Przez wieki to do Szwajcarii napływał kapitał bogaczy, którzy chcieli uchronić go przed pazernością fiskusa. Dwa lata po zakończeniu światowego kryzysu finansowego wielkie pieniądze coraz częściej płyną jednak do Singapuru oraz Hongkongu

Aktualizacja: 25.02.2017 21:03 Publikacja: 16.04.2011 02:15

Nowa Szwajcaria leży na dalekim wschodzie

Foto: Archiwum

Szwajcaria, z sumą około 2 bilionów dolarów, z pewnością nadal jest liderem, jeśli chodzi o wartość aktywów oddanych w zarządzanie lokalnym bankom przez zagranicznych milionerów. W wyniku ofensywy wymierzonej w tamtejszą tajemnicę bankową kwota ta jednak znacznie zmalała – ocenia się, że łącznie z europejskich „rajów podatkowych”, czyli głównie Szwajcarii, od 2008 r. klienci wycofali ponad 500 mld dolarów.

Szwajcarskim bankierom sprawy zaczęły komplikować się w 2007 r., kiedy to amerykański Departament Sprawiedliwości wszczął śledztwo przeciwko bankowi UBS, oskarżając go o pomoc Amerykanom w ukrywaniu pieniędzy przed fiskusem. Głośna ugoda, w wyniku której szwajcarski gigant zapłacił wysoką grzywnę i przy współudziale własnego rządu przekazał władzom skarbowym USA dane ponad 4,4 tys. swoich amerykańskich klientów, niczego jednak nie zakończyła. Na rozmontowaniu szwajcarskiej tajemnicy bankowej nadal zależy władzom wielu krajów Europy Zachodniej, a ponadto, jak wynika z ostatnich doniesień, amerykański wymiar sprawiedliwości wziął się teraz za ściganie innych szwajcarskich banków, w tym Credit Suisse.

Helweckie władze w tym roku ponownie przystały na rozluźnienie przepisów dotyczących przekazywania innym krajom informacji na temat kont bankowych ich obywateli, chociaż zastrzegają, że transfer danych może nastąpić tylko w wypadku udowodnienia przestępstwa danej osobie. Z drugiej jednak strony zgodziły się w zeszłym roku negocjować z Niemcami i Wielką Brytanią umowy, w wyniku których szwajcarskie banki będą musiały aktywa Niemców i Brytyjczyków obarczać podatkiem.

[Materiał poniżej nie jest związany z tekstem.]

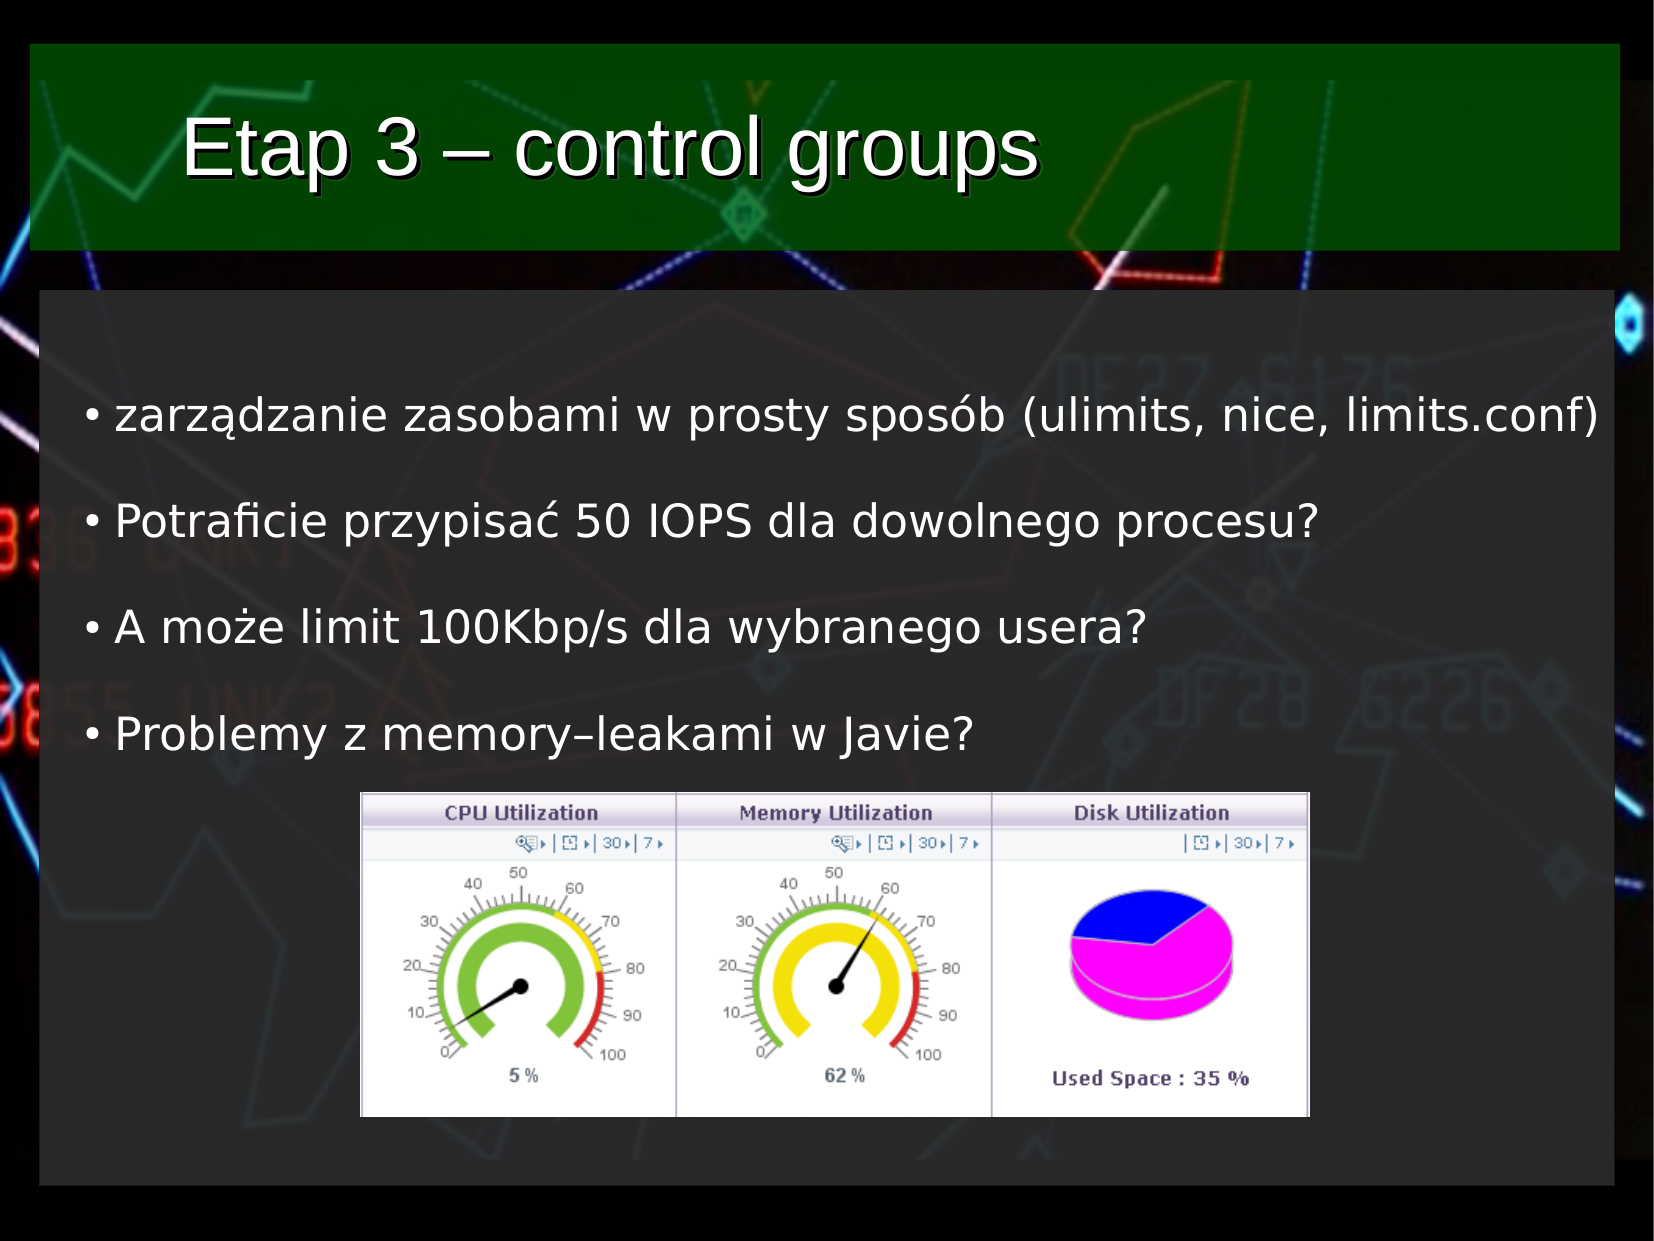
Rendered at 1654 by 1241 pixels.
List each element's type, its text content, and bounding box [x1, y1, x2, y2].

picture [0, 0, 1654, 1241]
text_box zarządzanie zasobami w prosty sposób (ulimits, nice, limits.conf) Potraficie przypisać 50 IOPS dla dowolnego procesu? A może limit 100Kbp/s dla wybranego usera? Problemy z memory–leakami w Javie? [39, 290, 1615, 1186]
title Etap 3 – control groups [30, 43, 1621, 251]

W efekcie coraz mniej milionerów spogląda na Szwajcarię pożądliwie. W zamian coraz częściej wybierają Singapur i Hongkong, bo to tam dziś najłatwiej zachomikować duże pieniądze w taki sposób, aby nikt się o nich nie dowiedział. Według ekspertów sporo z aktywów wycofanych w ostatnich dwóch latach ze Szwajcarii przeniesiono właśnie do Singapuru. Singapur już wcześniej stał się zresztą ważny w branży. Tamtejsze aktywa bankowości prywatnej wzrosły między 2000 a 2008 r. ośmiokrotnie, a w zeszłym roku, jak oceniał raport Boston Consulting Group, wynosiły 500 mld dolarów. W przypadku Hongkongu było to 200 mld dolarów. To odpowiednio drugi i trzeci wynik po Szwajcarii.

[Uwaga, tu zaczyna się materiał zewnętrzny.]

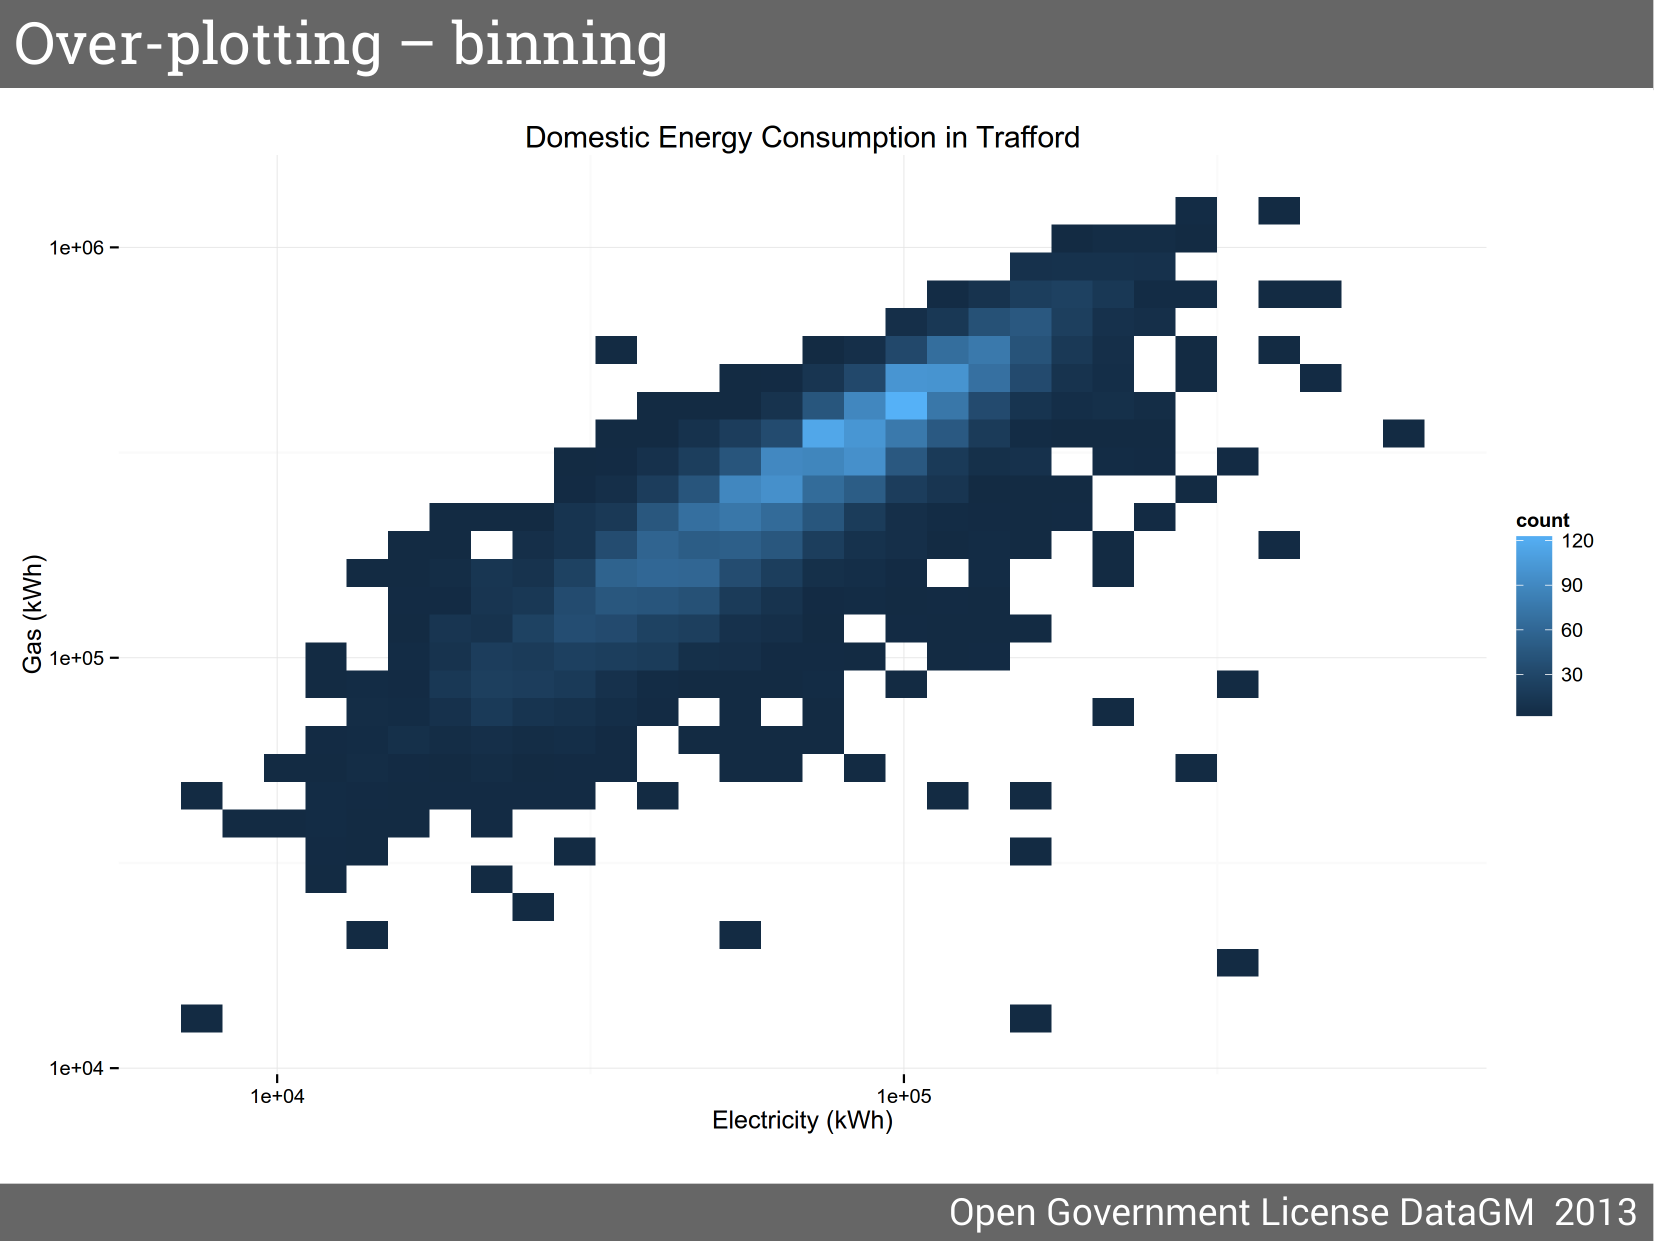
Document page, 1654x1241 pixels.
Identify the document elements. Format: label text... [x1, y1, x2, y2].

Ciekawe jest to, że private banking rozwija w Azji nie kto inny, tylko przede wszystkim sami Helweci. Jednym z liderów w Singapurze jest UBS, który już na koniec 2009 r. miał tam blisko 150 mld dolarów aktywów powierzonych przez milionerów. W banku Julius Baer, którego główna siedziba mieści się w Zurychu, jego menedżerowie nazywają Singapur „drugim domem”. W zeszłym roku w Singapurze miało miejsce nawet jedno z posiedzeń zarządu tego banku.

Początkowo zachodnie banki ruszyły do Azji, aby łowić głównie tamtejszych klientów. W szybko rozwijających się Chinach czy Indiach krezusów przybywa bowiem z tygodnia na tydzień. Jak wynika z opublikowanego jesienią raportu CapGemini i Merrill Lynch, liczba „dolarowych milionerów” w regionie Azji i Pacyfiku wzrosła w 2009 r. o jedną czwartą i jest już obecnie większa niż w Europie Zachodniej. Co jeszcze bardziej uderzające, do 2013 r. powinna natomiast przekroczyć liczbę milionerów w Ameryce Północnej.

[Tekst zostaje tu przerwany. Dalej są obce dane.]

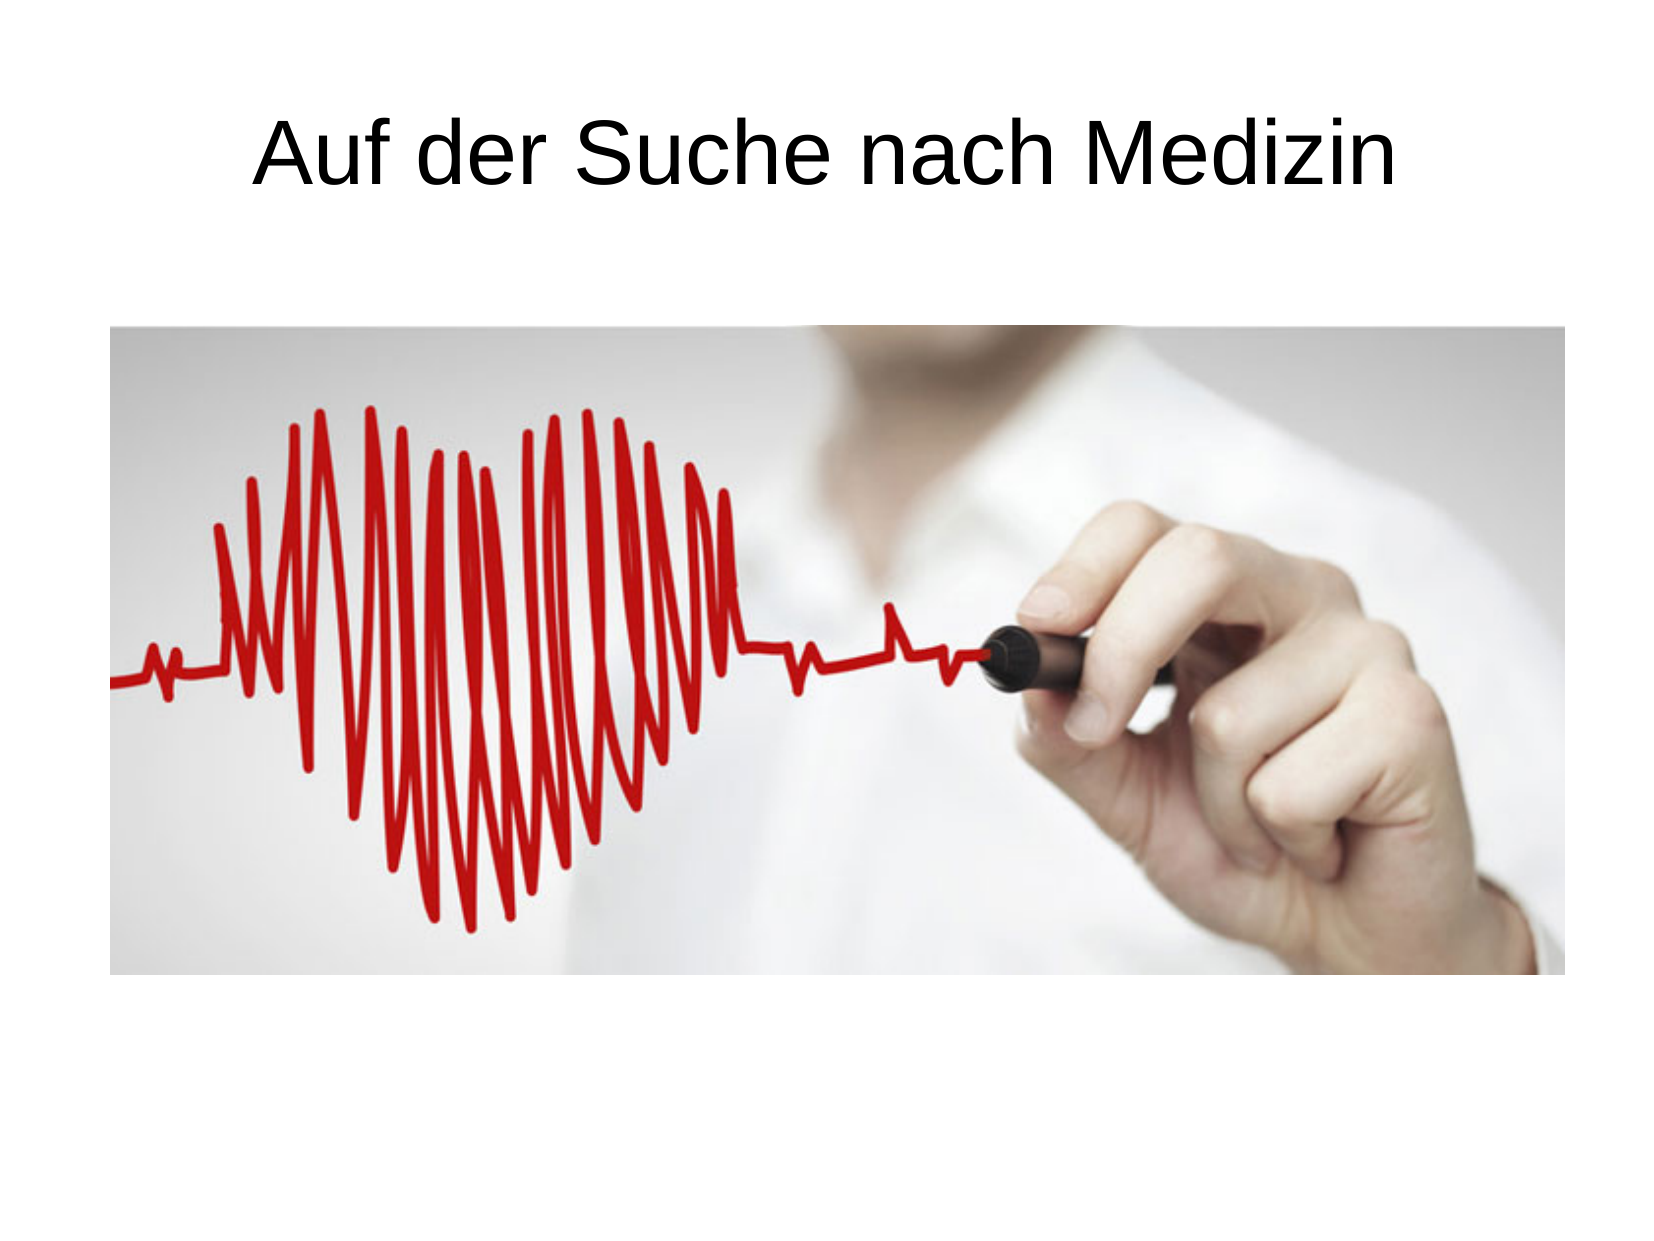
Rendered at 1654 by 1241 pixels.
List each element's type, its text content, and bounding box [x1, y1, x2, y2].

title Auf der Suche nach Medizin [82, 49, 1571, 257]
picture [110, 325, 1565, 975]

Zamieszanie wokół Szwajcarii zweryfikowało jednak plany i obecnie celem dla dalekowschodnich biur UBS i innych banków nie są tylko Azjaci, ale także bogaci Amerykanie i mieszkańcy Europy Zachodniej. Ci zresztą sami chętnie się do Azji kierują.

– Wszystko wskazuje, że Singapur ma wszelkie szanse zastąpić Szwajcarię jako globalne centrum dla private bankingu – oceniał cytowany przez „The New York Times” profesor polityki gospodarczej Ronen Panan z brytyjskiego Uniwersytetu Birmingham. – Singapur to właśnie miejsce, gdzie Szwajcarzy mogą znaleźć tajemnicę bankową, którą stracili u siebie – wtórował mu Richard Murphy, założyciel Tax Justice Network, brytyjskiej firmy zajmującej się rajami podatkowymi. Zaraz za Singapurem wymieniany jest natomiast Hongkong.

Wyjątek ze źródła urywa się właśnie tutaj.